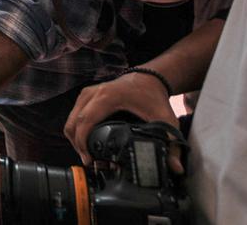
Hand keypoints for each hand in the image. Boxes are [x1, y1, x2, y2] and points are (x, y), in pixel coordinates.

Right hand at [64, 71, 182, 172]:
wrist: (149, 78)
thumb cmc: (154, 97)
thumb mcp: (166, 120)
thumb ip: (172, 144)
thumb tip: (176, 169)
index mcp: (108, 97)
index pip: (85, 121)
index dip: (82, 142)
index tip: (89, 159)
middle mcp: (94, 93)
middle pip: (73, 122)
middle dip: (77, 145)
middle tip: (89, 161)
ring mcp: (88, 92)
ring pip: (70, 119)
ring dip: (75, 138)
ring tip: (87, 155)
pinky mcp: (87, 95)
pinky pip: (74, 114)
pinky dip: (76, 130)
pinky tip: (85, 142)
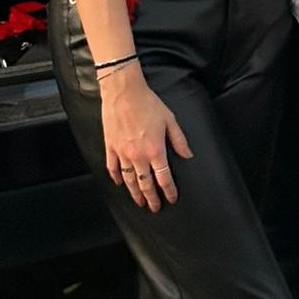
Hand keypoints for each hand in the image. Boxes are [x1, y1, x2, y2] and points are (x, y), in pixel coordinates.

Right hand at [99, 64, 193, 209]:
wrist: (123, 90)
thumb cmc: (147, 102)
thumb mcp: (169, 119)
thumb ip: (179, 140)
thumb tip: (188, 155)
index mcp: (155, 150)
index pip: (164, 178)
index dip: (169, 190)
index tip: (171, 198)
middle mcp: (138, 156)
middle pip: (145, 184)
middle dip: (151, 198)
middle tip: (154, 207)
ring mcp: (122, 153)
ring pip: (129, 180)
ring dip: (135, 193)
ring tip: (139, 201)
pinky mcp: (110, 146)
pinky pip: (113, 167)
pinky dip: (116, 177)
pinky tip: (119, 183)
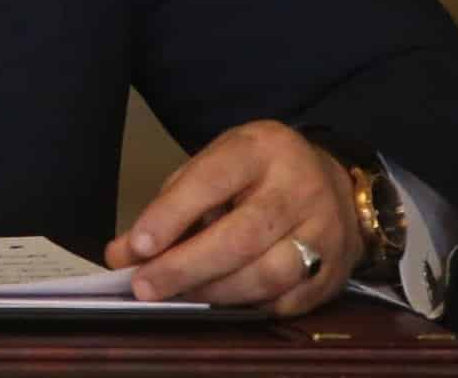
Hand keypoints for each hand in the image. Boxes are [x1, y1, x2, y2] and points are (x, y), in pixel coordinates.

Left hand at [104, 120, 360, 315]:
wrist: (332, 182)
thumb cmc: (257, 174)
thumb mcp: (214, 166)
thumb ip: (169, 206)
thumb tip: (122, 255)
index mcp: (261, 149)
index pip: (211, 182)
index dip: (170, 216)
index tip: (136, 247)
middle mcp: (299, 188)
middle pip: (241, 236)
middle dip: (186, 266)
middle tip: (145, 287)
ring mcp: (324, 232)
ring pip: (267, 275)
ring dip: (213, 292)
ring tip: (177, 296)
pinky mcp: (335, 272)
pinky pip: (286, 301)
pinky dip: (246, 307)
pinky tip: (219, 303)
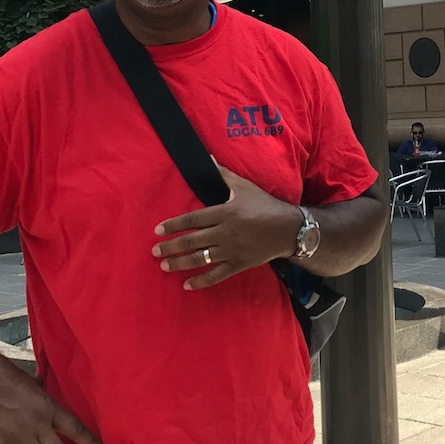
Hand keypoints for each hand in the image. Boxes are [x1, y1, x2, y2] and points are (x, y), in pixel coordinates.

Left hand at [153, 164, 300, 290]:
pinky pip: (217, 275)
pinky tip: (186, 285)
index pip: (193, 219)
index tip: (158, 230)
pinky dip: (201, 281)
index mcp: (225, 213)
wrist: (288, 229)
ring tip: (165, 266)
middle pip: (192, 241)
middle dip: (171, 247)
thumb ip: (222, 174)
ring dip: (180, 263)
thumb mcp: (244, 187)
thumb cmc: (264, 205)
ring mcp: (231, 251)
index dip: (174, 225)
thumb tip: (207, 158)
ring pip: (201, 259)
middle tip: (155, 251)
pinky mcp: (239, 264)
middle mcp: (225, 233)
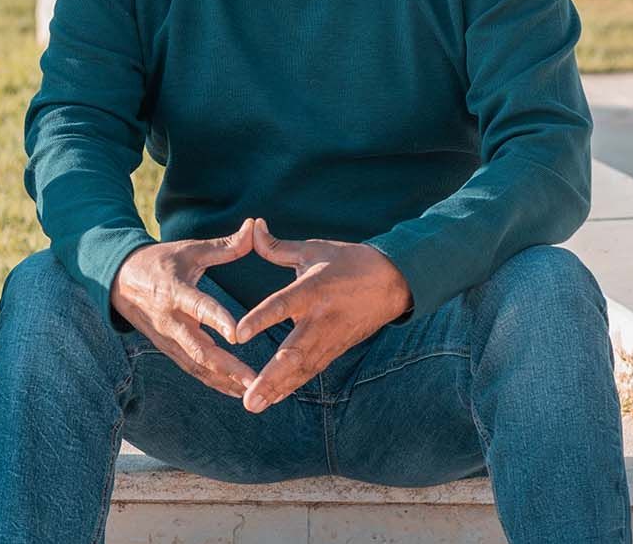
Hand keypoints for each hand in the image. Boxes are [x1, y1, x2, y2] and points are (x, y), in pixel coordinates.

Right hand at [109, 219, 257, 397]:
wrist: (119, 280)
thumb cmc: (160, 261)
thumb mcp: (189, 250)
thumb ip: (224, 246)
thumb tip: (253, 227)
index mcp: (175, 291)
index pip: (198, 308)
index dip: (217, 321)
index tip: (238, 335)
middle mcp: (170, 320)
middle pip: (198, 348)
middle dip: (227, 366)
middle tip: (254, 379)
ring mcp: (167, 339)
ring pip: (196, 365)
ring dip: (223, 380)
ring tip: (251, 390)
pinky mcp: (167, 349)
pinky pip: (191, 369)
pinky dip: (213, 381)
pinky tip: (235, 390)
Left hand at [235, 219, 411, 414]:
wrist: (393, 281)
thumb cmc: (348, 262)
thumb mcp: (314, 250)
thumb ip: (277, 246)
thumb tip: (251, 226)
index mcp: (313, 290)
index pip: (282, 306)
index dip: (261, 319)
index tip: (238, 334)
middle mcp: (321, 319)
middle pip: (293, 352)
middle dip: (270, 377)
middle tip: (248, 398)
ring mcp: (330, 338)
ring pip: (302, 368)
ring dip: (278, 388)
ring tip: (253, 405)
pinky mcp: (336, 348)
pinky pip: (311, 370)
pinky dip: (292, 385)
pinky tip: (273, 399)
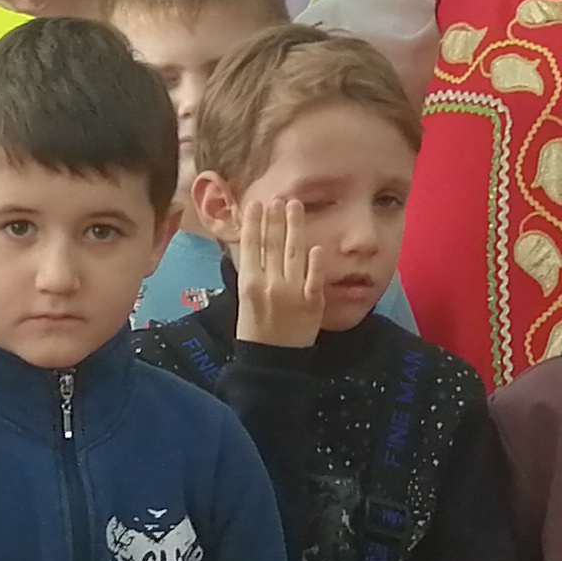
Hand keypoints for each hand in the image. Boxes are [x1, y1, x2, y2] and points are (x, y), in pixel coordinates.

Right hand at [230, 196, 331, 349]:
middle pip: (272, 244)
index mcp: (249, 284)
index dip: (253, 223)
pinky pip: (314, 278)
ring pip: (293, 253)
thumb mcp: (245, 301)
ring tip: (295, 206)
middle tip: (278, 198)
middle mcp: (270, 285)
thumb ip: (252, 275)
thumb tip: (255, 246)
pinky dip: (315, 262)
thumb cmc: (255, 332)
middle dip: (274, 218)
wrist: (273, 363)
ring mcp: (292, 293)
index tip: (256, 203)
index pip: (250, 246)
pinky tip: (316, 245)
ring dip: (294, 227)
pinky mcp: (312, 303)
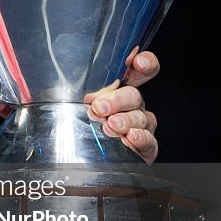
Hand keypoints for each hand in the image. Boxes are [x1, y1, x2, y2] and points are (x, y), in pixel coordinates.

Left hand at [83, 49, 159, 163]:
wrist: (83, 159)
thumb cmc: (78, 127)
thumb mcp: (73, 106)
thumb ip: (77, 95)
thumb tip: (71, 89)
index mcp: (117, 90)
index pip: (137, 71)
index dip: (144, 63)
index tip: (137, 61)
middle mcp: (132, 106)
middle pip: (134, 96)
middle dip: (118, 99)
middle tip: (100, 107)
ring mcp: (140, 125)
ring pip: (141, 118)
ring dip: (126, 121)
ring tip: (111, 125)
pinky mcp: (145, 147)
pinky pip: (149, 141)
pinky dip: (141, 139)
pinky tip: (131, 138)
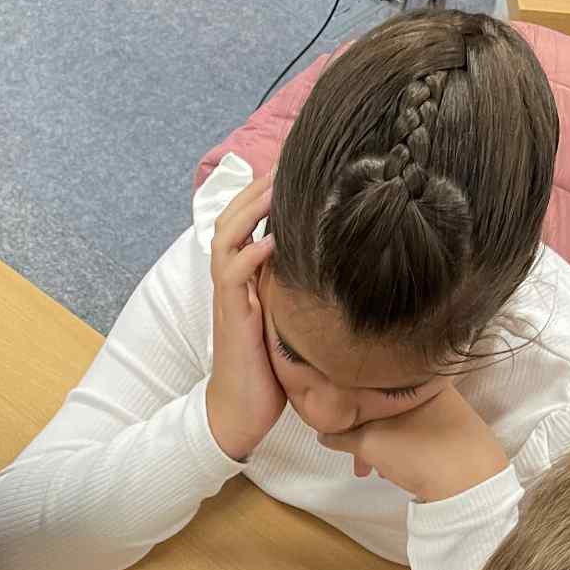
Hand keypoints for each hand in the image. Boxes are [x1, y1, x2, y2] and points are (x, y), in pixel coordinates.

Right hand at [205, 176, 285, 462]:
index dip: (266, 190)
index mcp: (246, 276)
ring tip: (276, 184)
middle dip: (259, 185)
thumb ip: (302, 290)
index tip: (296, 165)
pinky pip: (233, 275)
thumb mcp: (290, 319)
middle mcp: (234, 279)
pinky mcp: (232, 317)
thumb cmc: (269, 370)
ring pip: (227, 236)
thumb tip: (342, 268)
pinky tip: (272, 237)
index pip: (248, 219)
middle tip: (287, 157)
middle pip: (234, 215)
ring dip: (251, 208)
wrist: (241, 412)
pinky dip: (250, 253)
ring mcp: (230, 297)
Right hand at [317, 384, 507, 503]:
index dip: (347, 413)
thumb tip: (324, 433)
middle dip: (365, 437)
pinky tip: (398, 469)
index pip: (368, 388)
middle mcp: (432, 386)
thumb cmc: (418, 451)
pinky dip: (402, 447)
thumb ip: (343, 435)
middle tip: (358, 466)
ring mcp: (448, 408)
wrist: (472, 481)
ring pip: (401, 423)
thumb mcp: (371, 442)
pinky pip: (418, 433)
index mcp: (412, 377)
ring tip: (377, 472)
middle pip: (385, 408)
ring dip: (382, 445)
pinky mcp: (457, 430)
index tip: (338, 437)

-*-*-

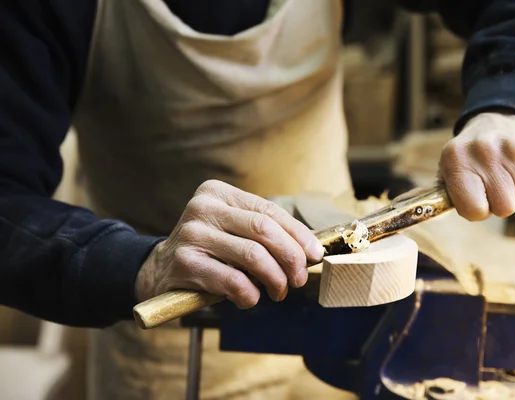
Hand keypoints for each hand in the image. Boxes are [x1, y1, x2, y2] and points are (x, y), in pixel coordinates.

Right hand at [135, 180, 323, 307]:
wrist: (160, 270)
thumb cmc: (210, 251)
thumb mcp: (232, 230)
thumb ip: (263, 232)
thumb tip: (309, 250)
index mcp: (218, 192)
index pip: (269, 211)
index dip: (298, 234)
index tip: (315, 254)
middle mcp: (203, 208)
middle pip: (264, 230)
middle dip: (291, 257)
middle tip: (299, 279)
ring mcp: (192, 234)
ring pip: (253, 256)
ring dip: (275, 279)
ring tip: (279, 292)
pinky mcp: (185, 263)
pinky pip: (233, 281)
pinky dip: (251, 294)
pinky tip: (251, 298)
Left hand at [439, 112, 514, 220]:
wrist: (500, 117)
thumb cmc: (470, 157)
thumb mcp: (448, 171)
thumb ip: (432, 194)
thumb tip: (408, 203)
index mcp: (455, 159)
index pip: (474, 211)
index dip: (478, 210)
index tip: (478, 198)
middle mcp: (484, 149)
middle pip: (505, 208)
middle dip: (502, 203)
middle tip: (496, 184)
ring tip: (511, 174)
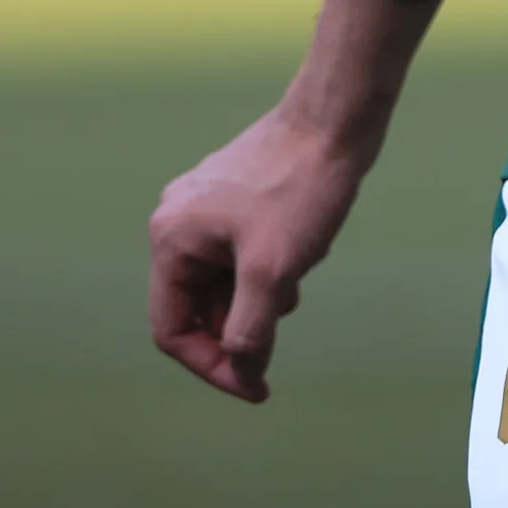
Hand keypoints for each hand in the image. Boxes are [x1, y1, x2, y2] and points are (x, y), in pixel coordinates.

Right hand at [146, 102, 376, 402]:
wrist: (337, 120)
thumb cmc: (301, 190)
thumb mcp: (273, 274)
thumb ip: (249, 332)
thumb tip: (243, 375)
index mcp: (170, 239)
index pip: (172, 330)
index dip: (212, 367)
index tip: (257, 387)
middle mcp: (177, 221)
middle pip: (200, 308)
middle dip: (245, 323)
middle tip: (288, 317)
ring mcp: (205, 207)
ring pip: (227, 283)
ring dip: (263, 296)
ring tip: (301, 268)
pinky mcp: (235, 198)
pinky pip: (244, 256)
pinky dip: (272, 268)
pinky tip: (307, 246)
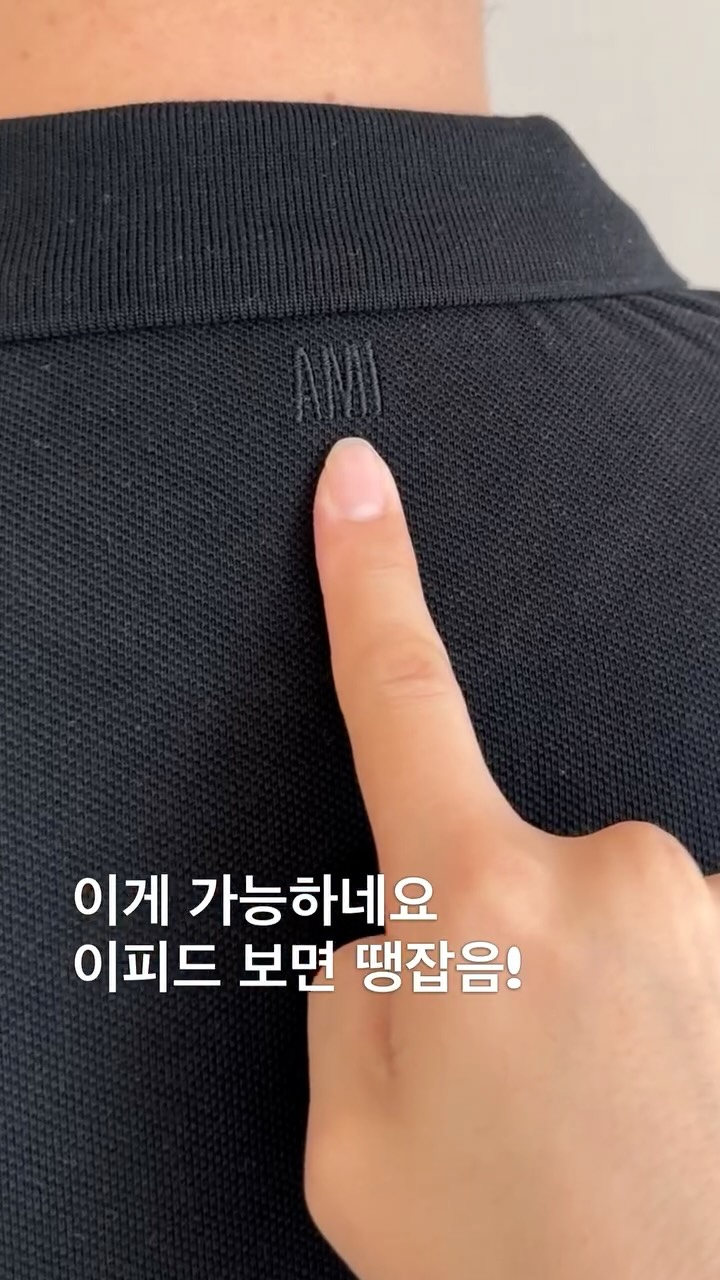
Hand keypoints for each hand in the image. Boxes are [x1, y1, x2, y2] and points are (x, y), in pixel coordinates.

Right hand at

-*-*-

» **WORK REQUIRED**
Pull out all lines from the listing that contain the string "Left".

» **EXERCISE SOLUTION**
Left hand at [104, 120, 360, 315]:
Left hand at [153, 164, 300, 290]:
Left hand at [235, 219, 411, 414]:
Left hand at [83, 49, 159, 163]:
Left hand at [439, 112, 514, 220]:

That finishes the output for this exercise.